— Aim —
Answer the following questions using the forum thread below:
(a) How does eggwhites describe GotACohiba?
(b) What does GotaCohiba say happened to his finger?
(c) According to koolhandk's reply to cohibaguy, where did the items he did not show come from?

— Text excerpt —

# Gotacohiba can't be trusted!



## koolhandk (Dec 17, 2007)

So I ask this guy for some help and I thought maybe once he would just help me with what I asked for but NNNOOOO! Here is what he hit me with...at least the stuff I am allowed to show you. This guy is top notch.


----------



## Wunderdawg (May 1, 2008)

I knew this guy would be trouble. :biggrin: Nice hit.


----------



## chubzerous (Jun 9, 2007)

Very nice, (at least what you could show)


----------



## buttah (Jun 9, 2008)

Nice! WTG!


----------



## LkyLindy (Feb 1, 2008)

NIcely done


----------



## tobacmon (May 17, 2007)

Looks like a #1 MB, Casa, Tat and many other sweet cegars right there--and yes do not trust Michael---LOL


----------



## smokinj (Jan 16, 2008)

Super butt whoopin! Well done Mike


----------



## sofaman (Jun 20, 2007)

Great Hit there!!!


----------



## DOZER (Sep 30, 2007)

Nice hit!!


----------



## karmaz00 (Dec 5, 2007)

great hit


----------



## marquelcg (Jul 19, 2008)

up in smoke, somebody better call big snoop dogg for that hit


----------



## big04deuce (May 16, 2008)

Excellent hit!!!


----------



## eggwhites (Apr 20, 2008)

Great Stuff! GotACohiba is a great BOTL


----------



## azpostal (Jul 12, 2008)

Nice hit


----------



## GotaCohiba (Aug 20, 2007)

Oops, I guess my finger slipped on the trigger.


----------



## tobacmon (May 17, 2007)

GotaCohiba said:


> Oops, I guess my finger slipped on the trigger.


Might need for someone to fix that for you--:arghhhh:


----------



## koolhandk (Dec 17, 2007)

GotaCohiba said:


> Oops, I guess my finger slipped on the trigger.


Hahaha yeah right!


----------



## Paint (Mar 1, 2008)

great stuff!!!


----------



## cohibaguy-cl (Aug 1, 2008)

Very nice,
What weren't you allowed to show?


----------



## JonDot (Mar 7, 2008)

Very nice.


----------



## koolhandk (Dec 17, 2007)

cohibaguy said:


> Very nice,
> What weren't you allowed to show?


Some stuff from a little island south of Miami. Out of respect for Mike I do my best not to provide hard evidence that could incriminate the guy... he does it enough to himself.


----------



## mdj65 (Jun 22, 2008)

very nice hit


----------



## cohibaguy-cl (Aug 1, 2008)

— Supplied data —
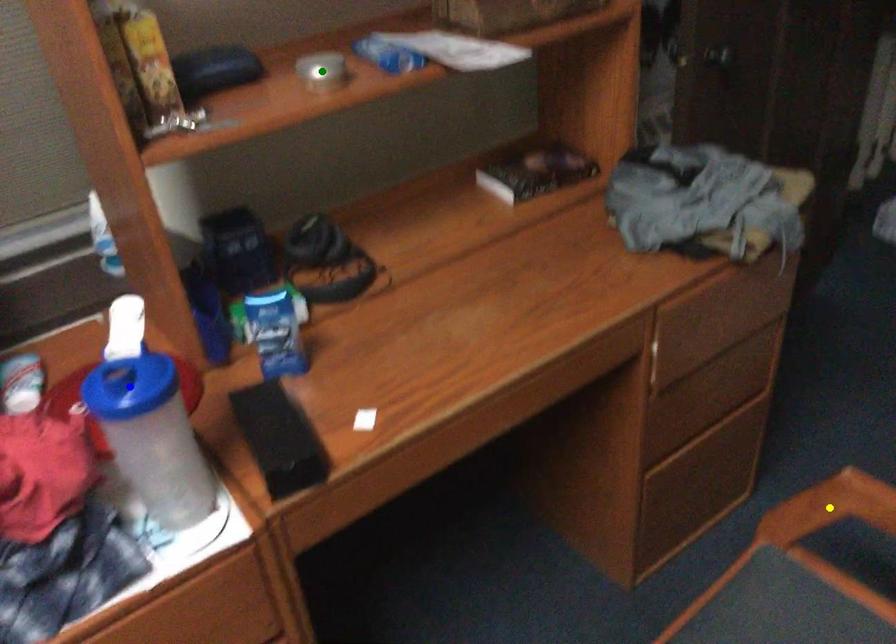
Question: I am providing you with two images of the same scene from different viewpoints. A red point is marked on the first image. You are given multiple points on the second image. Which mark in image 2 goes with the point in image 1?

— Solution to this problem —
(a) Eggwhites calls GotACohiba "a great BOTL."
(b) GotaCohiba says his finger slipped on the trigger.
(c) They came from "a little island south of Miami."